Assigned task –
Your answer should consist only of the lines below from the one with "Cria entrega." through the one with "## Alterações de", copied exactly.

Data provided –
>>>

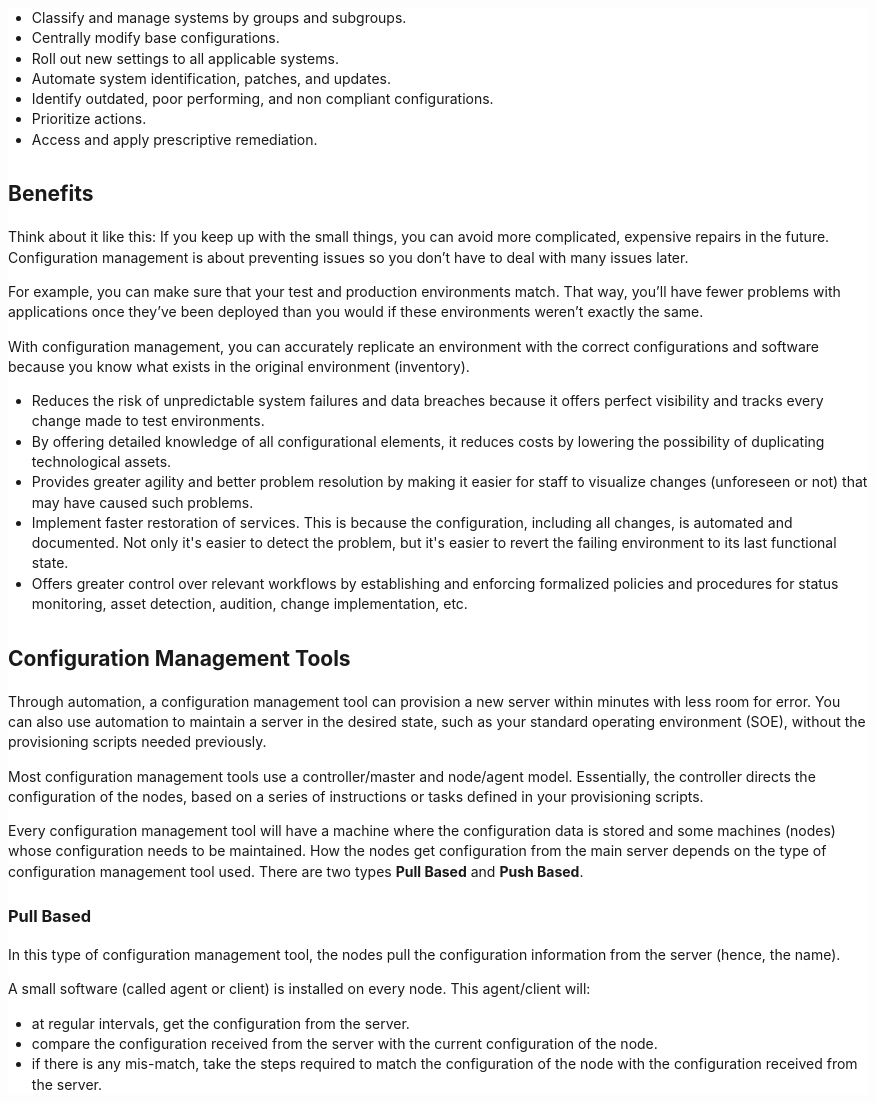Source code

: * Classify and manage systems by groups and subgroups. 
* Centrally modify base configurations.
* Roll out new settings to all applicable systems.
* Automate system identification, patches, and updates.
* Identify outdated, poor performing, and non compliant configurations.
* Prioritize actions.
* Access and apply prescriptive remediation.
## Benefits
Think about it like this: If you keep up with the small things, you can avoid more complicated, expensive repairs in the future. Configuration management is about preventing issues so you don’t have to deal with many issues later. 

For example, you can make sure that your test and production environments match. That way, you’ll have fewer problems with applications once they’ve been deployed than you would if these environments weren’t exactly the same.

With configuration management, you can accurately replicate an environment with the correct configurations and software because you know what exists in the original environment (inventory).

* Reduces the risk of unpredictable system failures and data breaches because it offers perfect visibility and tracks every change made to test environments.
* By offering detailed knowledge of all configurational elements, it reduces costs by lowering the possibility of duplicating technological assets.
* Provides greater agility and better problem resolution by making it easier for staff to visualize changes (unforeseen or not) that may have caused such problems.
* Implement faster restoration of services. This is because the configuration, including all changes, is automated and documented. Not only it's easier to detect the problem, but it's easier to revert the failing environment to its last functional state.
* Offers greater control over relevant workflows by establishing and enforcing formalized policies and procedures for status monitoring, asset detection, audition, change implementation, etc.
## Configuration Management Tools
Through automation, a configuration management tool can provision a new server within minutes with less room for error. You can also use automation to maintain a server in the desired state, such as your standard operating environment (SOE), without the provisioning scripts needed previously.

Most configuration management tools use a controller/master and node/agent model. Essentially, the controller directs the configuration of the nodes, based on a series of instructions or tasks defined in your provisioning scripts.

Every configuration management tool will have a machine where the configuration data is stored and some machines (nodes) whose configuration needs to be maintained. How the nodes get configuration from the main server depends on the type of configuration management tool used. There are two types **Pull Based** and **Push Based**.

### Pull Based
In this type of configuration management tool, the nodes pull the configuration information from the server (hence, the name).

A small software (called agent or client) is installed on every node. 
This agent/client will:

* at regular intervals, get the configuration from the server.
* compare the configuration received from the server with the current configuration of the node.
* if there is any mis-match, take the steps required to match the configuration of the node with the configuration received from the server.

<<<
>>>

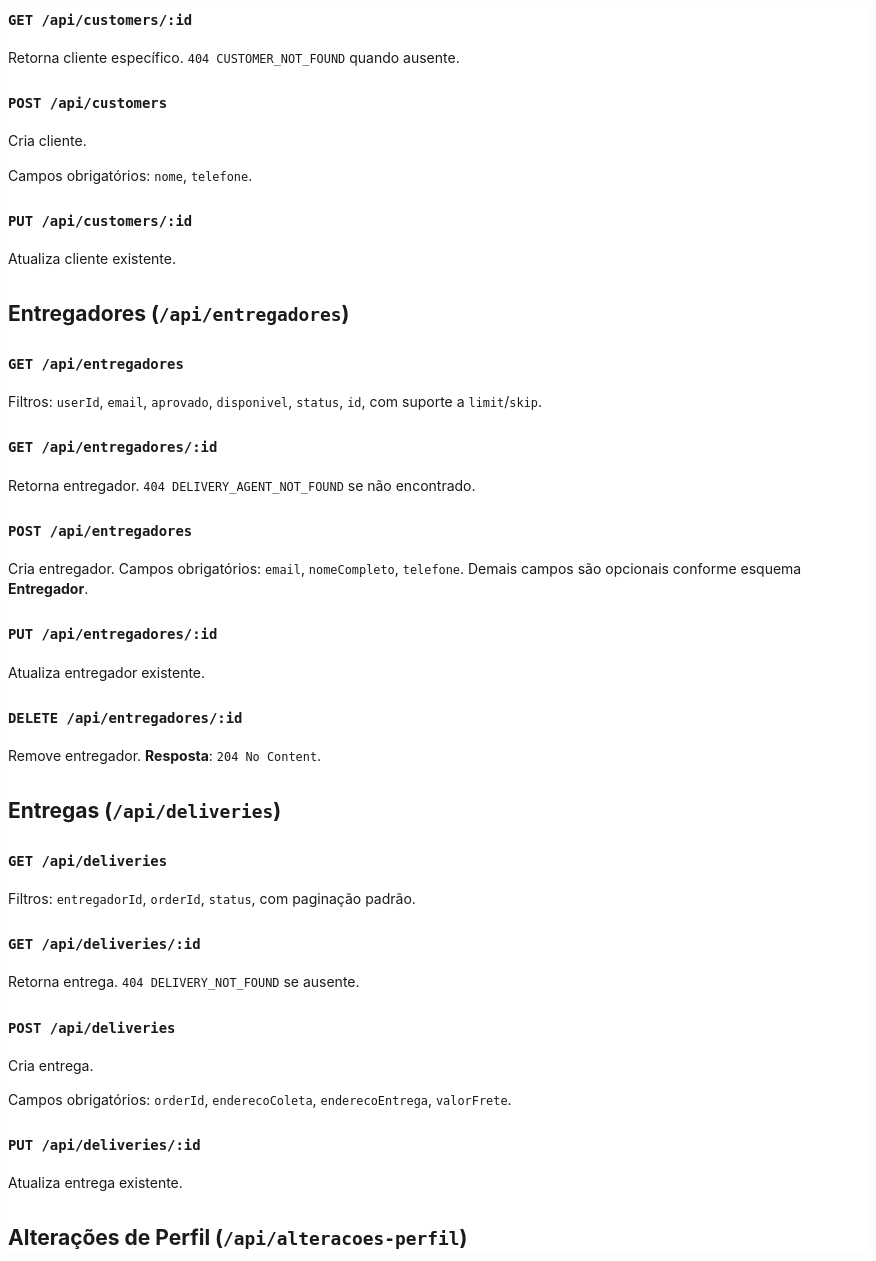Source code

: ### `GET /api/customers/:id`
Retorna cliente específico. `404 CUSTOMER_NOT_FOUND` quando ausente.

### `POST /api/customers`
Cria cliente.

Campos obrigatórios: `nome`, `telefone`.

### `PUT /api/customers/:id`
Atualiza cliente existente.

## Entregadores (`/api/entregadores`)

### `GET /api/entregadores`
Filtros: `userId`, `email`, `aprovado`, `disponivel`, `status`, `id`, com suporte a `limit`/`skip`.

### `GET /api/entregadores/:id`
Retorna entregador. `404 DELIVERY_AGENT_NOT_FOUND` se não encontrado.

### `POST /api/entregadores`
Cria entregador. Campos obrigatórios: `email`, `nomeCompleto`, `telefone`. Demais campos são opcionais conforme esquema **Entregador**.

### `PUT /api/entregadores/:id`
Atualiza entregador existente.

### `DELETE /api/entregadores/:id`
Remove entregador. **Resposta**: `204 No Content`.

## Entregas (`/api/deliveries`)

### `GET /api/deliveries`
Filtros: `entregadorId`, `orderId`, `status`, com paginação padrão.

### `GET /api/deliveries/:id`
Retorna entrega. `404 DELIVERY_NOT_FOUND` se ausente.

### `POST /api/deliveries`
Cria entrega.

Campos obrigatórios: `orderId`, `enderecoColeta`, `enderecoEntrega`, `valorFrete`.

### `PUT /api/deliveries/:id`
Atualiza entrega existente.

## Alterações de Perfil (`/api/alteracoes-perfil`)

<<<

Solution to this task –
Cria entrega.

Campos obrigatórios: `orderId`, `enderecoColeta`, `enderecoEntrega`, `valorFrete`.

### `PUT /api/deliveries/:id`
Atualiza entrega existente.

## Alterações de Perfil (`/api/alteracoes-perfil`)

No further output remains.